甲状腺悪性リンパ腫のおはなし

甲状腺悪性リンパ腫は、甲状腺悪性疾患の1〜5%程度で希な疾患です。甲状腺にできる悪性リンパ腫は、リンパ節にできる悪性リンパ腫と大きく違うところがあります。

1つめは、大変予後が良いことです。すなわち、この病気で命を落とすことはあまりないことです。適切な治療をすれば、ほとんどの場合治ります。甲状腺悪性リンパ腫はリンパ球のB細胞から出てくるためです。リンパ節にできる悪性リンパ腫はリンパ球のT細胞から出来てきます。悪性リンパ腫の場合、B細胞の方がT細胞に比べたら治療によく反応することが分かっています。

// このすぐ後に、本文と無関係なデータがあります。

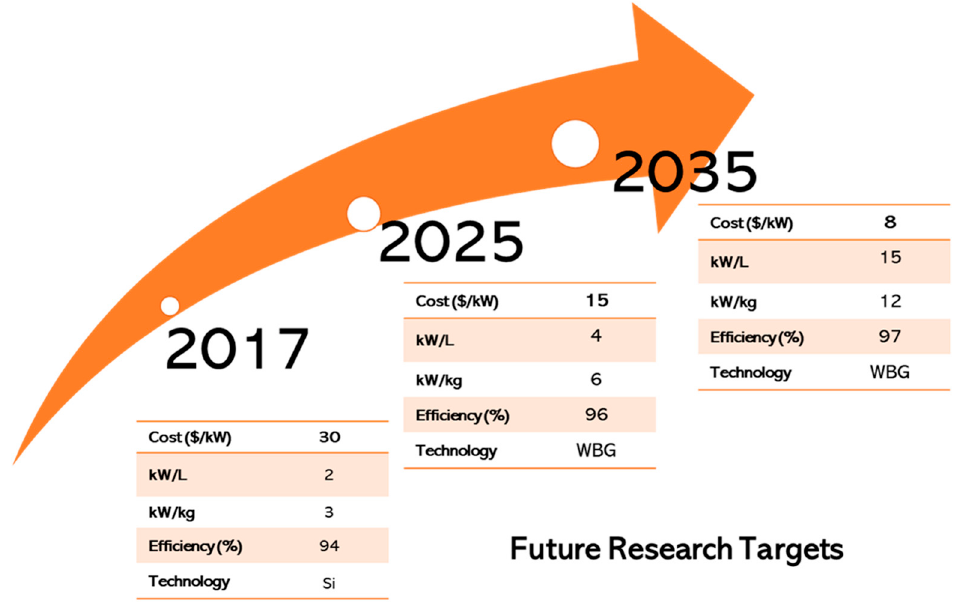
Figure 36. Estimated power density trend of integrated on-board charger (iOBC) with DC/DC con-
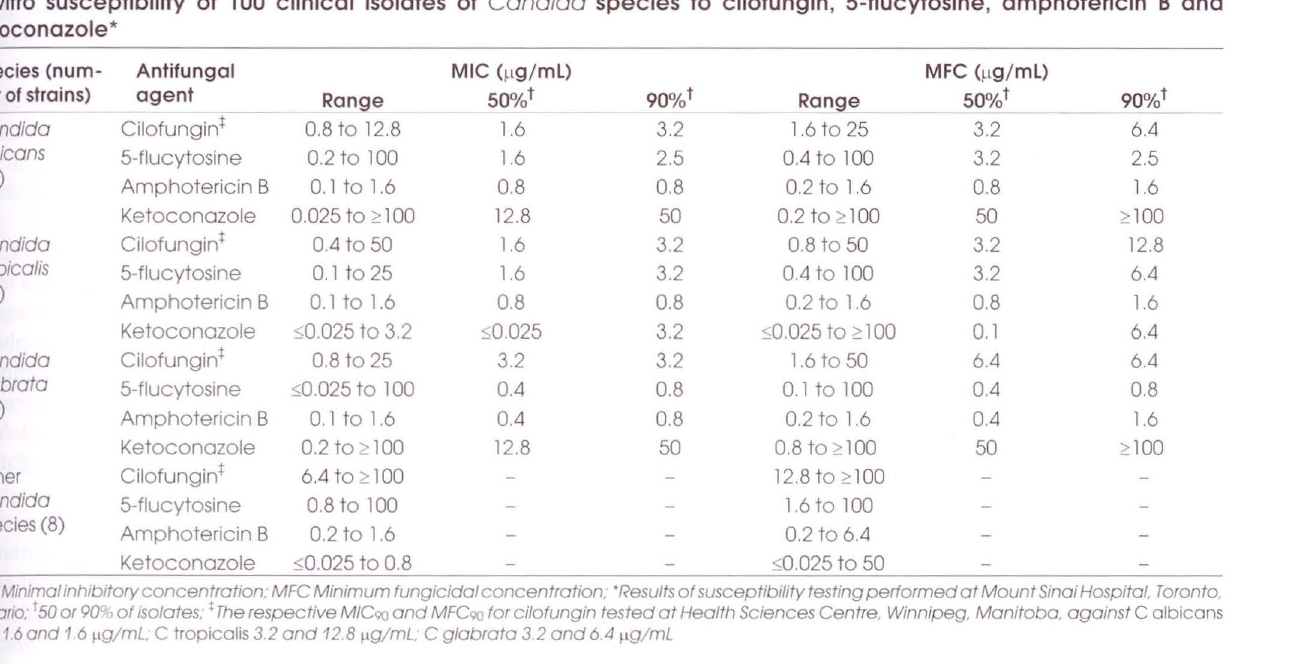
testing of U1e four antifungal agents between the 1:\vo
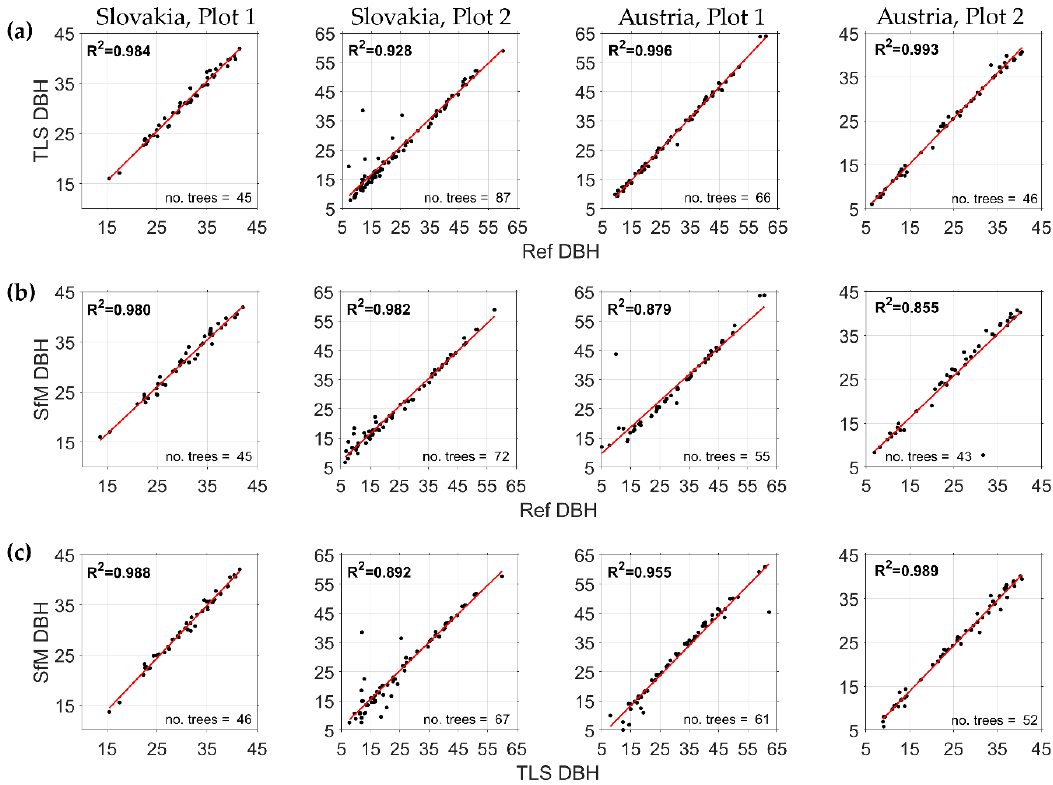
Figure A3. For all the forest plots, the scatterplot of the DBH estimates from ( a ) TLS and ( b ) SfM with respect to the caliper measurements and ( c ) from the SfM with respect to the TLS estimates.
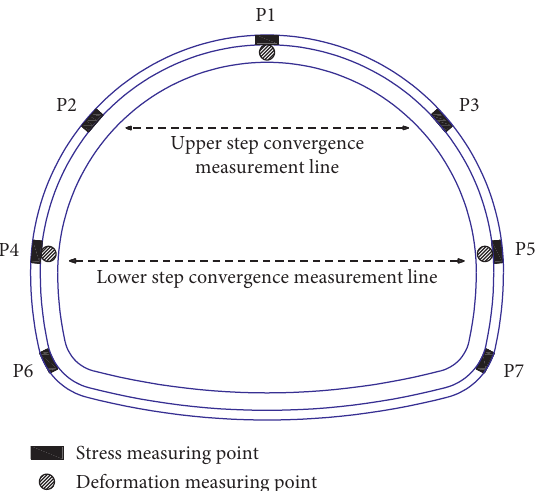
Figure 5: Arrangement of support structure stress and deformation measurement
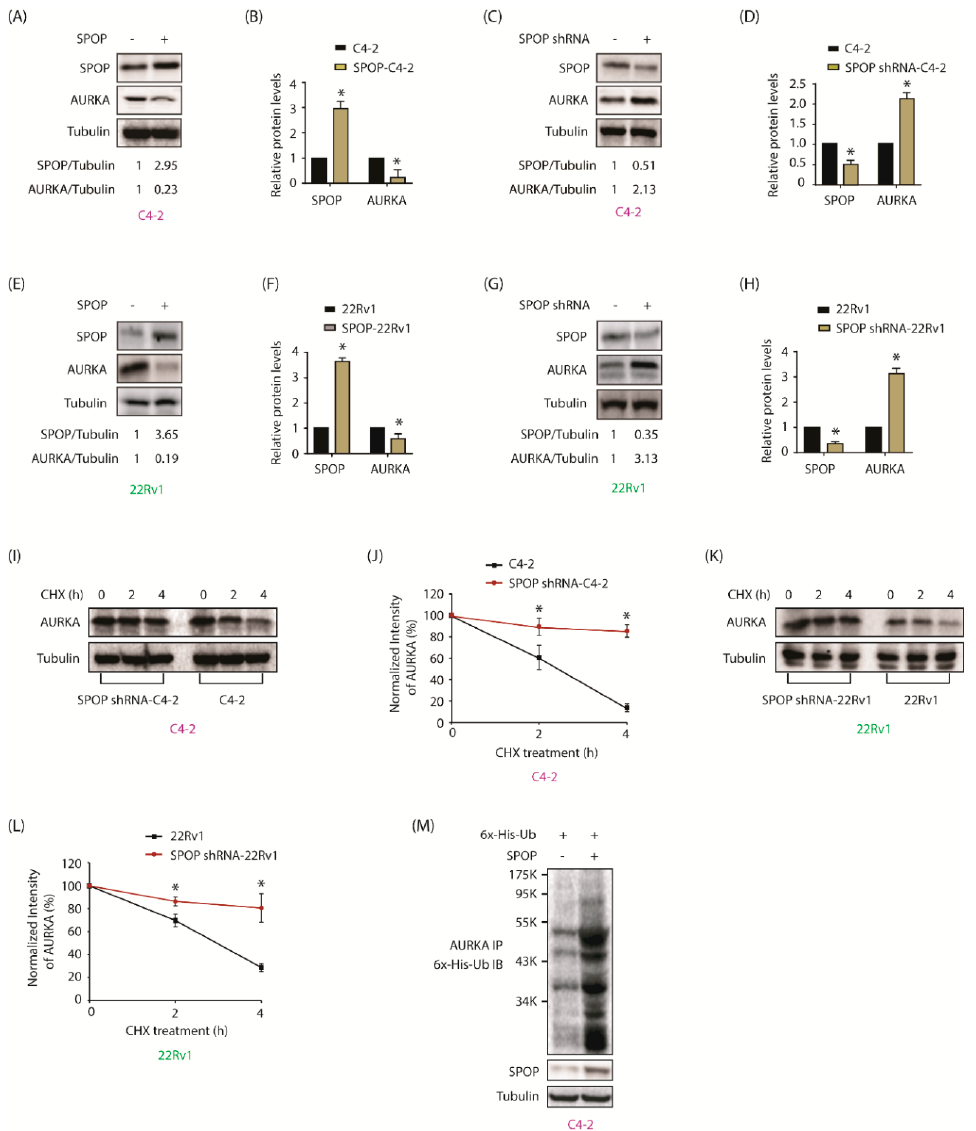
Figure 3. AURKA is targeted by SPOP in a reciprocal crosstalk. ( A ) SPOP inversely regulates AURKA protein levels in C4-2 cells. ( B ) Histogram shows decrease in AURKA level with SPOP overexpression. The data presented as mean ± SEM obtained from three independent experiments. * p < 0.05 vs. C4-2 control cells. ( C ) SPOP knockdown increases AURKA in C4-2 cells. ( D ) Histogram shows increase in AURKA levels with SPOP knockdown. The data are presented as mean ± SEM obtained from three independent experiments. * p < 0.05 vs. C4-2 control cells. ( E ) and ( F ) 22Rv1 cells showing change in AURKA protein levels with SPOP overexpression. ( G ) and ( H ) 22Rv1 cells showing change in AURKA protein levels after SPOP silencing. ( I ) SPOP decreases the half-life of AURKA. C4-2, and SPOP-shRNA-C4-2 were treated with 10 µ M cycloheximide and protein lysates were collected at the indicated times for western blot analysis. ( J ) AURKA protein levels was quantified and plotted relative to the level at t = 0. ( K ) SPOP augments AURKA degradation in 22Rv1 cells. ( L ) Graphical representation of AURKA degradation rate in cells treated as in Figure 3K. ( M ) SPOP increases AURKA degradation by promoting its ubiquitylation. C4-2 cells were co-infected with 6x-His-ubiquitin (6x-His-Ub) along with SPOP retrovirus for 30 h, followed by MG132 treatment for 12 h. AURKA was immunoprecipitated and ubiquitylation analyzed using 6x-His antibody. Each experiment was done at least three independent times. Representative data are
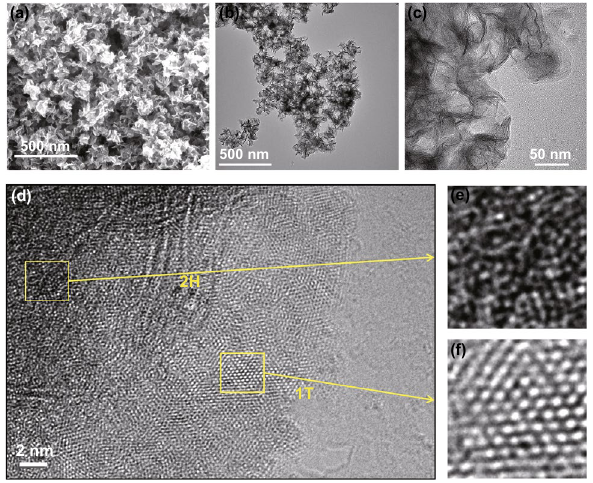
Fig. 2 a SEM image, b , c TEM image, d HRTEM images of 1T/2H MoS 2 . e , f Enlarged images of the selected yellow area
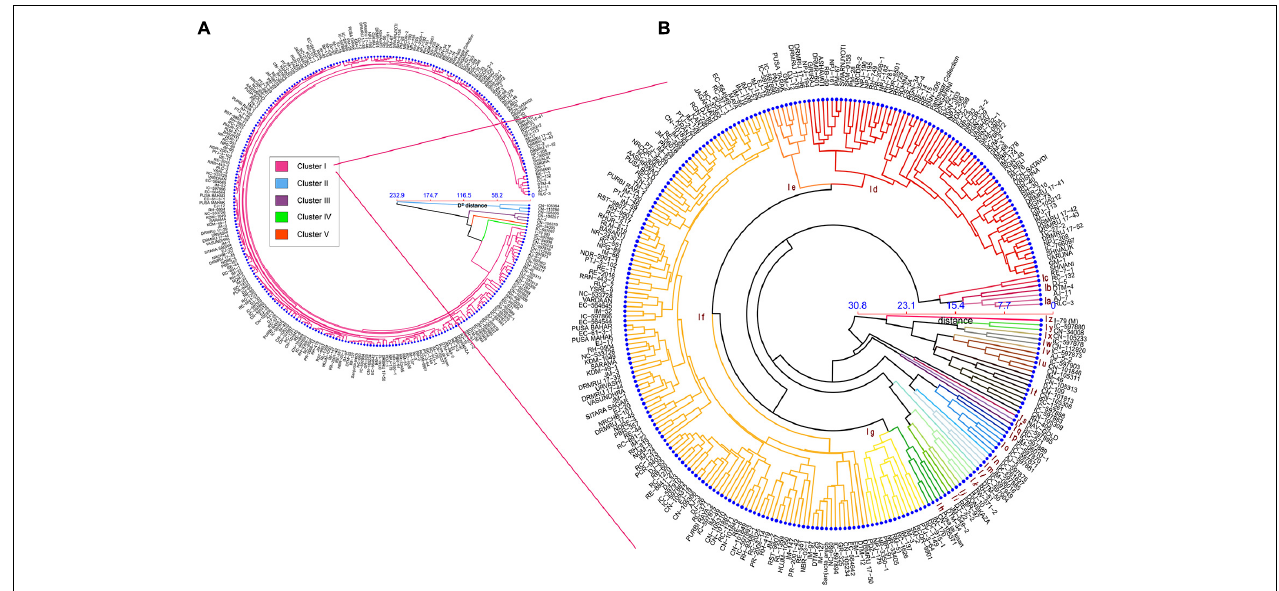
FIGURE 4 | Dendrogram showing hierarchical clustering of 289 genotypes based on Mahalanobis’s distance and the UPGMA algorithm. (A) Circular dendrogram depicted 289 genotypes distributed in five clusters. (B) Detailed dendrogram of cluster I with 26 subclusters (coded as Ia–Iz).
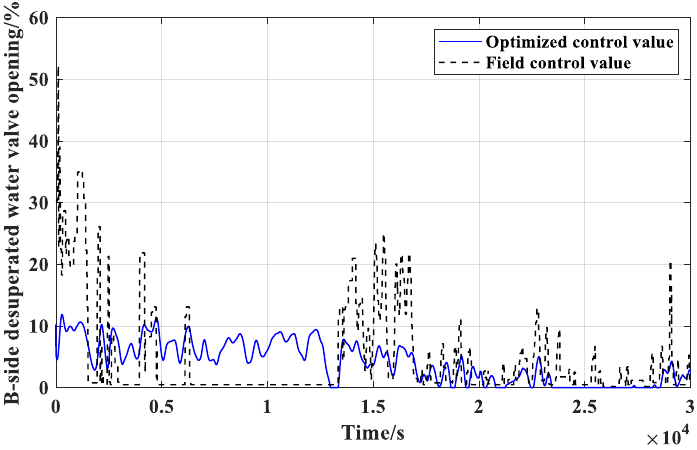
Figure 11. B-side control-variable comparison.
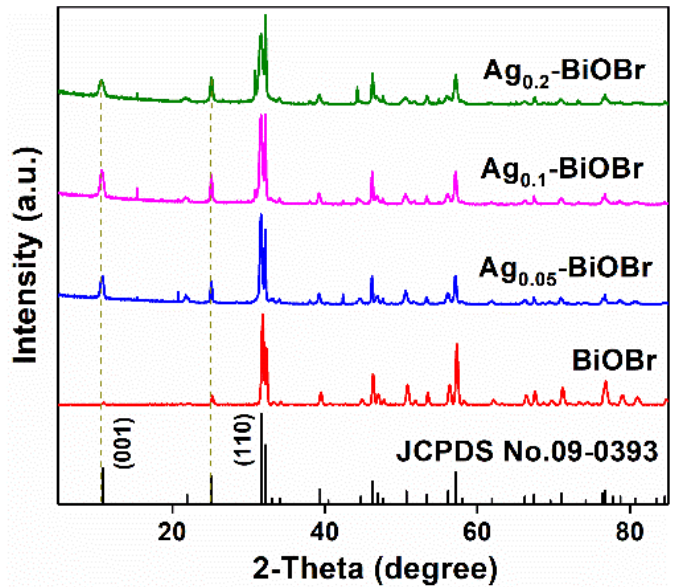
Figure 1. XRD patterns of BiOBr and Ag-BiOBr.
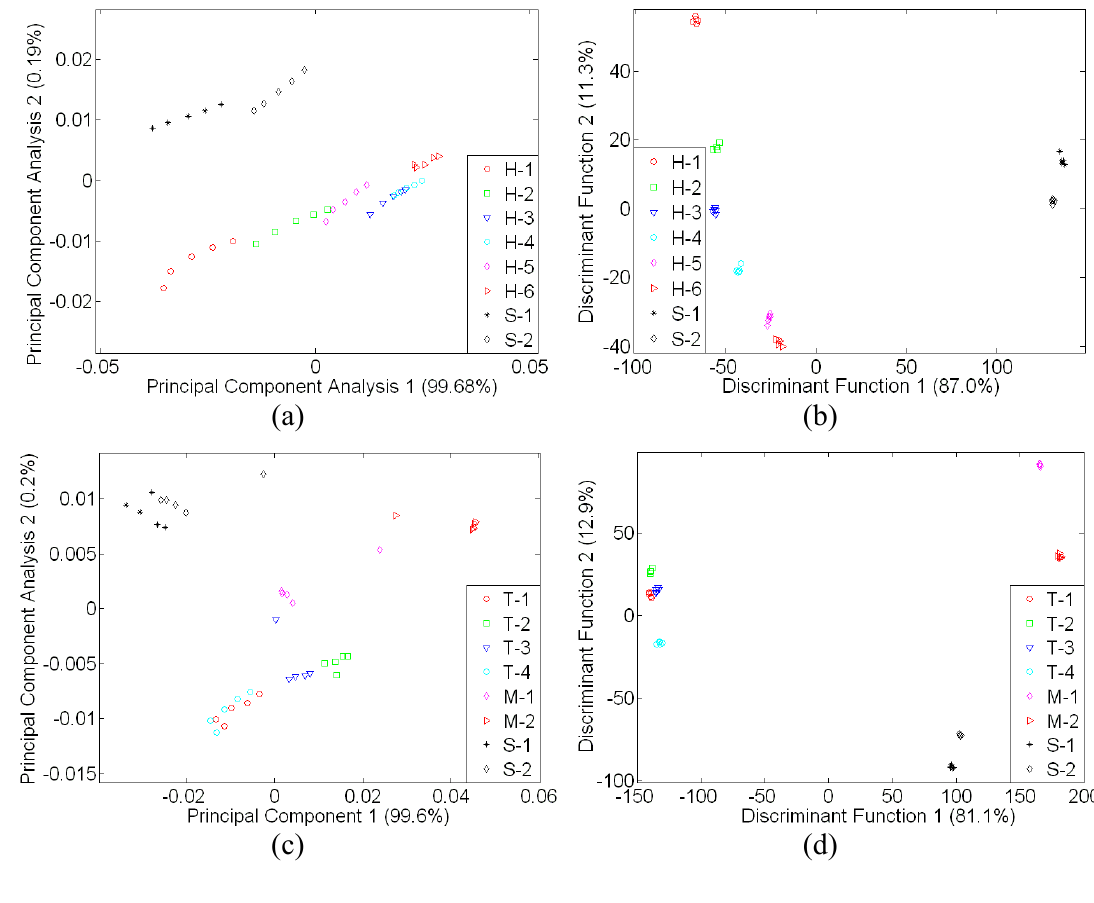
Figure 5. Separate plot of 32 e-nose sensor results for honey assessment: ( a ) PCA plot of Leaf, Durian, Malaluka, Coconut, Starfruit, Wax Apple Honey, Nona and Bunga Raya, ( b ) LDA plot of Leaf, Durian, Malaluka, Coconut, Starfruit, Wax Apple Honey, Nona and Bunga Raya, ( c ) PCA plot of four different brands of Tualang Honey, Nona, Bunga Raya and two adulterated samples, ( d ) LDA plot of four different brands of Tualang Honey, Nona, Bunga Raya and two adulterated samples, ( e ) PCA plot of four different floral origin of New Zealand honey, Nona and Bunga Raya, and ( f ) LDA plot of New Zealand honey of four different floral origins, Nona and Bunga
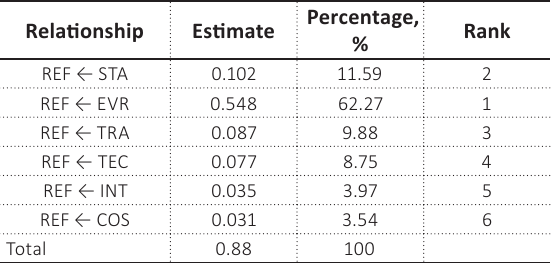
Table 6. Factors affecting the accrual accounting reform in Vietnam’s public sector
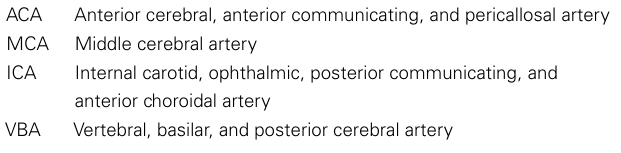
Table 1 | Koivisto categories for grouping aneurysm locations Location of unruptured and ruptured aneurysms in males and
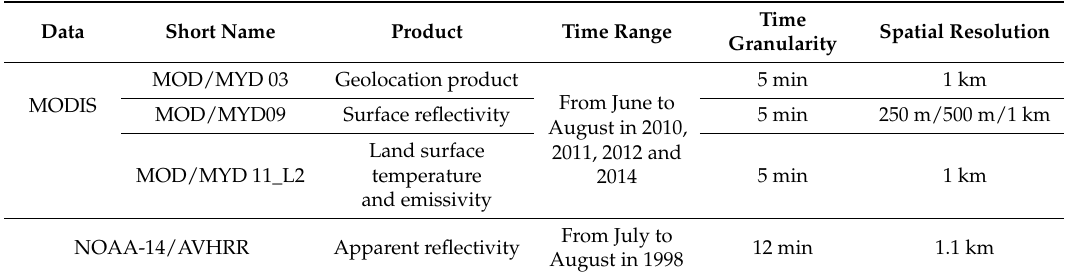
Table 2. Specifications of remote sensing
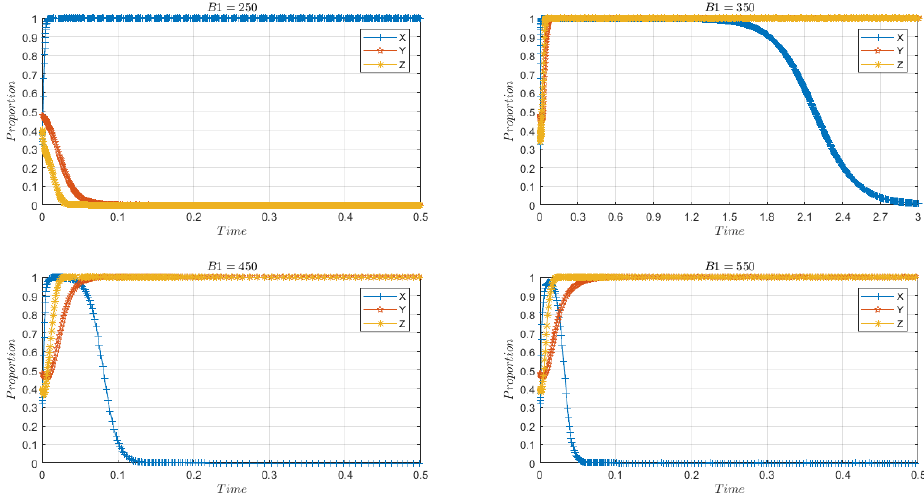
Figure 5. Evolution path of each stakeholder in System A under different farmers’ subsidies.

2つめは橋本病の人に発症することです。希にバセドウ病にでることもありますが、ほぼ橋本病と言ってよいです。橋本病は、別名慢性甲状腺炎とも呼ばれます。

以上のことをまず、頭に入れてこれから甲状腺悪性リンパ腫についてお話ししていきます。甲状腺悪性リンパ腫には、2つのタイプがあります。MALToma(MALTリンパ腫)とびまん性大細胞型B細胞性リンパ腫(Diffuse Large B-cell lymphoma:DLBL)です。割合はMALTリンパ腫:びまん性大細胞型B細胞性リンパ腫は4:6くらいで、びまん性大細胞型B細胞性リンパ腫の方が多いです。

MALTリンパ腫なら、甲状腺部に放射線を当てれば治ってしまいます。しかし、びまん性大細胞型B細胞性リンパでは、放射線を当てるだけでは不十分で抗がん剤の点滴をする必要があります。

診断は、甲状腺超音波、穿刺吸引細胞診などで疑い、最終的には試験切開(手術で小さな甲状腺組織を切除)を行い、組織を顕微鏡で見て診断します。最近では、免疫学的な手法を用いて診断したり、遺伝子検査を行う場合もあります。診断が正しくないと間違った治療をすることになるので、慎重に検査します。

橋本病で長期間経過観察している場合、必ず超音波でみてもらいましょう。超音波で怪しい影がみえたら、一度は穿刺吸引細胞診をしてもらいましょう。当院では、MALTリンパ腫の割合が非常に多いです。これは、定期的に超音波で調べて、早めに悪性リンパ腫を発見しているからではないかと考えています。現に、時間が経過するとMALTリンパ腫からびまん性大細胞型B細胞性リンパ腫へ変化するという報告もあります。